Select the region where the data synchronization instance resides.
In the new DTS console, select the region in the top navigation bar.
Click Create Task.

Step 2: Configure the source and destination

In the wizard, configure the source and destination databases using the following parameters.

Section	Parameter	Description
N/A	Task Name	A name for the DTS task. DTS generates a name automatically. Specify a descriptive name to make the task easy to identify. The name does not need to be unique.
Source Database	Database Type	Select Oracle.
	Connection Type	The access method for the source database. This example uses Self-managed Database on ECS. To deploy a self-managed database, see Preparation overview.
	Instance Region	The region where the self-managed Oracle database resides.
	ECS Instance ID	The ID of the Elastic Compute Service (ECS) instance that hosts the Oracle database.
	Port Number	The service port of the Oracle database. Default value: 1521.
	Oracle Type	The architecture type. This example uses RAC or PDB Instance. Select Non-RAC Instance to configure the SID parameter, or RAC or PDB Instance to configure the Service Name parameter.
	Database Account	The database account for the source Oracle database.
	Database Password	The password for the database account.

* [What you will do] List each parameter that the DTS setup text places in the Source Database section of its table.

* [Data to examine]

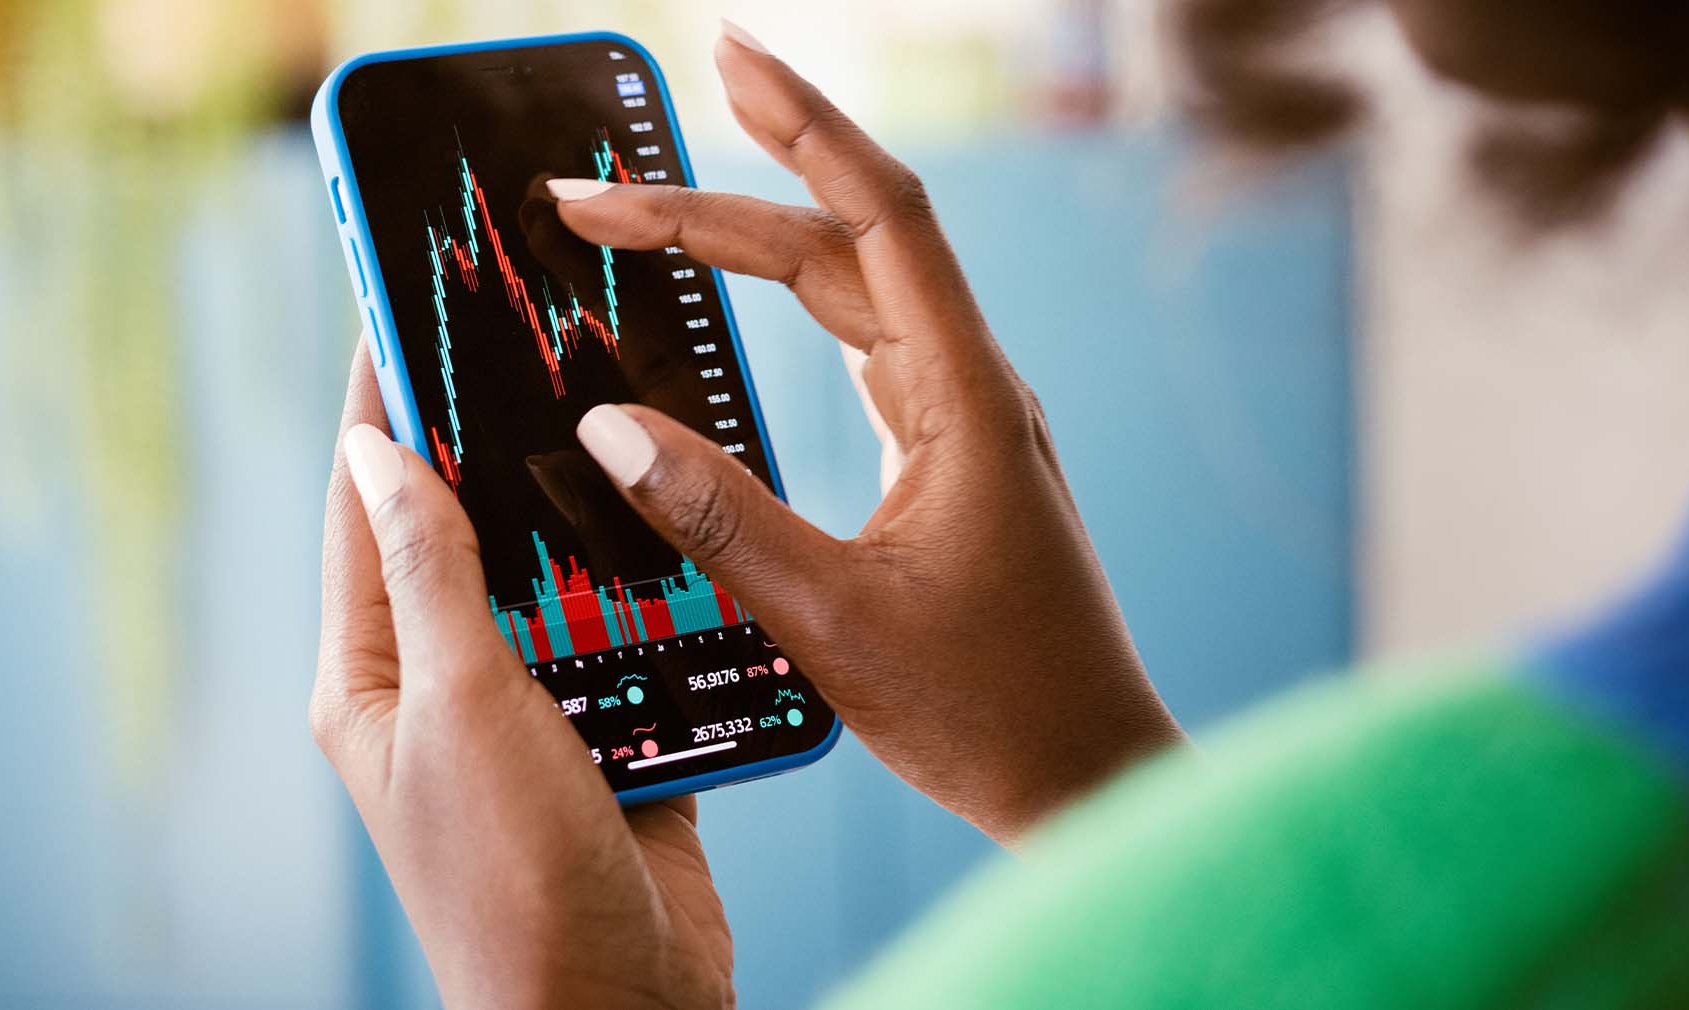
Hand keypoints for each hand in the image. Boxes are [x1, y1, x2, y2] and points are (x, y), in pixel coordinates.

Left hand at [312, 344, 733, 1009]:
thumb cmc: (516, 883)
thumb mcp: (463, 708)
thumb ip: (433, 575)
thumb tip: (374, 450)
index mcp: (375, 679)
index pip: (369, 505)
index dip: (381, 399)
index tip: (401, 298)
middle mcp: (444, 691)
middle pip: (467, 531)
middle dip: (497, 438)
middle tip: (533, 331)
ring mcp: (531, 719)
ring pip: (559, 580)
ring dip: (590, 517)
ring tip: (618, 411)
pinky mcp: (613, 746)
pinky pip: (634, 641)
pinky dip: (661, 594)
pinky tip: (690, 533)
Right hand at [552, 24, 1185, 845]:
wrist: (1092, 782)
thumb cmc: (991, 712)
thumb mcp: (834, 619)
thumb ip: (720, 519)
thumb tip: (611, 425)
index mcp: (964, 400)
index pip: (880, 216)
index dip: (803, 125)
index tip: (725, 59)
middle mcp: (972, 389)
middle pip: (843, 248)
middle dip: (720, 204)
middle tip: (596, 191)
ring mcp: (964, 423)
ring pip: (850, 297)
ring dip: (751, 251)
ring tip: (648, 220)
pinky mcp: (948, 462)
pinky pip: (861, 350)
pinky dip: (789, 314)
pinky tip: (739, 307)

* [Exercise solution] Database Type, Connection Type, Instance Region, ECS Instance ID, Port Number, Oracle Type, Database Account, Database Password